‘No Heroes Here’ Review (Nintendo Switch)
A few months ago, I reviewed a game on the Switch called Super Chariot which made something (dragging a coffin around catacombs) feel like a slog in single player mode, but was transformed into a belly-laugh-athon in multiplayer. The exact same thing stands here for No Heroes Here, there is a single player mode, but this is definitely a game that needs to be played with friends (locally or online) to be liked and indeed, loved.
The introduction of No Heroes Here instantly sets the tone for what is to come. After an opening poem stating the urgent need to recover the King’s artifacts, a lone hero is sent out on this greatest of missions…and promptly killed by a single arrow upon arriving at the first fort. Thus the quest falls to our hapless non-heroes who now have to fight off the marauding attackers whilst hopefully stumbling across the artifacts as they do so.
No Heroes Here is essentially a tower-defence game with a focus on micro-management but I can assure you that it’s far from being as tedious as those words in that order may suggest. The game play is similar to Overcooked but with a medieval setting which struck as more interesting and fulfilling. After choosing from the characters available (all of whom play the same), the deceased hero acts as a sort of spirit guide to explain the game play mechanics which boil down to loading cannons to shoot at approaching enemies. It may sound simple but throw in the fact that you first have to take charcoal to a workbench to create gunpowder, then high-tail to the cannon to load it, pop back down (the Castles are specifically awkwardly laid out) to get some raw metal which needs to be forged into ore and THEN placed on a workbench to shape it into a cannonball before it can be loaded into the cannon, which is then fired…and needs to be cleaned.
It sounds like a lot but the process is so fast that pegging it around the single-screen castles whilst trying to find out the best path becomes exhilarating, especially when you have other friends doing the same, lobbing items at you to assist whilst running around doing their own thing, yelling at you to, “make some more balls!!! No, we need gunpowder!!!”.
The game is truly pure fun, the difficulty curve is gentle and each world adds new items and enemies, for instance honey-bombs* that slows down enemies and reduces their attack power and large battle-ramming humans that need two cannon blasts to take out. There is also a (difficult) boss at the end of each world.
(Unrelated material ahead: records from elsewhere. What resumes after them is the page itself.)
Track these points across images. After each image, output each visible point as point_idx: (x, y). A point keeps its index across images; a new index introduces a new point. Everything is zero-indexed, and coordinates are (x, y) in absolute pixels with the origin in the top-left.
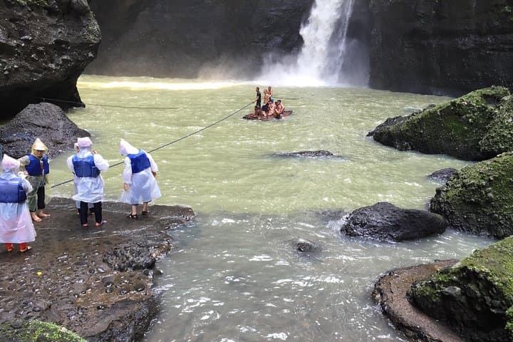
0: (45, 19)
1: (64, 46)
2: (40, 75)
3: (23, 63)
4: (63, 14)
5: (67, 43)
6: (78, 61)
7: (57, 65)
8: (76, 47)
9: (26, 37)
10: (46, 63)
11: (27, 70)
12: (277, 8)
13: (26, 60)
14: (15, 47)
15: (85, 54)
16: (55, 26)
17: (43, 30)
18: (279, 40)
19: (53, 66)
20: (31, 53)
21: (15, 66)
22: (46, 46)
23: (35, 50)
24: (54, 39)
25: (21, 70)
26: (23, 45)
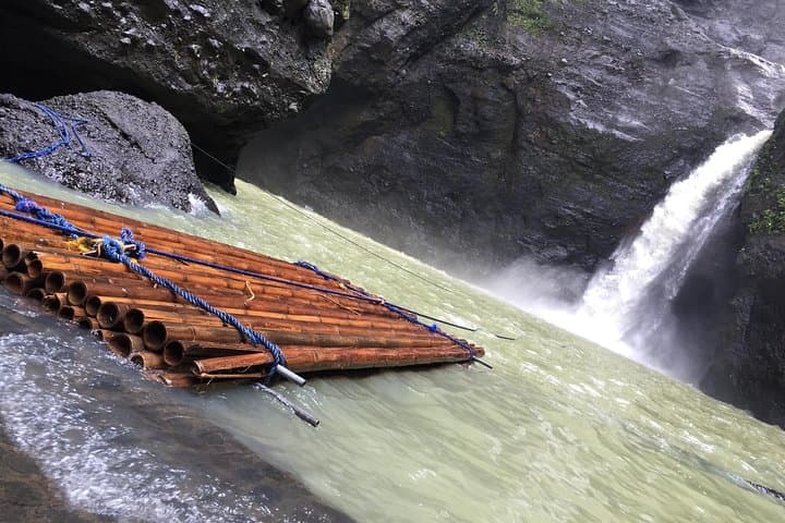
0: (249, 6)
1: (257, 66)
2: (188, 87)
3: (169, 46)
4: (285, 19)
5: (265, 66)
6: (267, 104)
7: (229, 89)
8: (276, 81)
9: (201, 9)
10: (211, 72)
11: (169, 63)
12: (577, 206)
13: (177, 45)
14: (170, 11)
15: (285, 101)
16: (260, 28)
17: (235, 19)
18: (563, 253)
19: (220, 87)
20: (194, 40)
21: (151, 42)
22: (228, 45)
23: (203, 38)
24: (247, 45)
25: (159, 55)
26: (187, 18)
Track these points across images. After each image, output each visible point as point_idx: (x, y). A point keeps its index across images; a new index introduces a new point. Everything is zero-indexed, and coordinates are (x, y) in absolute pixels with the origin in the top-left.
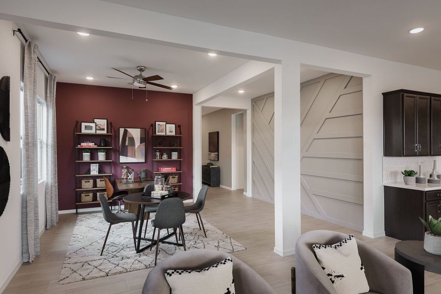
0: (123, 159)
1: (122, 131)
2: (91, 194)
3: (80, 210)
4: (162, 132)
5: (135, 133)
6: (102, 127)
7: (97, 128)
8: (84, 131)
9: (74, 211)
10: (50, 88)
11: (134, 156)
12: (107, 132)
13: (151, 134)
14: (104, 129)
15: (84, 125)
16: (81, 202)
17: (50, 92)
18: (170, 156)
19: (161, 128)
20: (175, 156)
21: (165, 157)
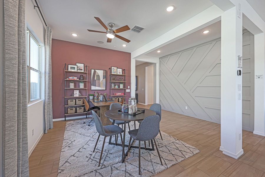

With it’s super-fast pace, pixelated visuals and jaunty soundtrack (with surprisingly meaty sound effects) No Heroes Here is an extremely satisfying and tightly designed game for up to four players. The ‘one more go’ factor is unbelievably high and it’s clearly going to become a game that appears in heavy rotation during my multiplayer night.
Right, I’m off to fill up my cannons with honey…is that a massive wooden chicken on the horizon?
* Yes, yes the following exchange happened more than once during the game: “We need some more honey…” “…we need some more what, darling?”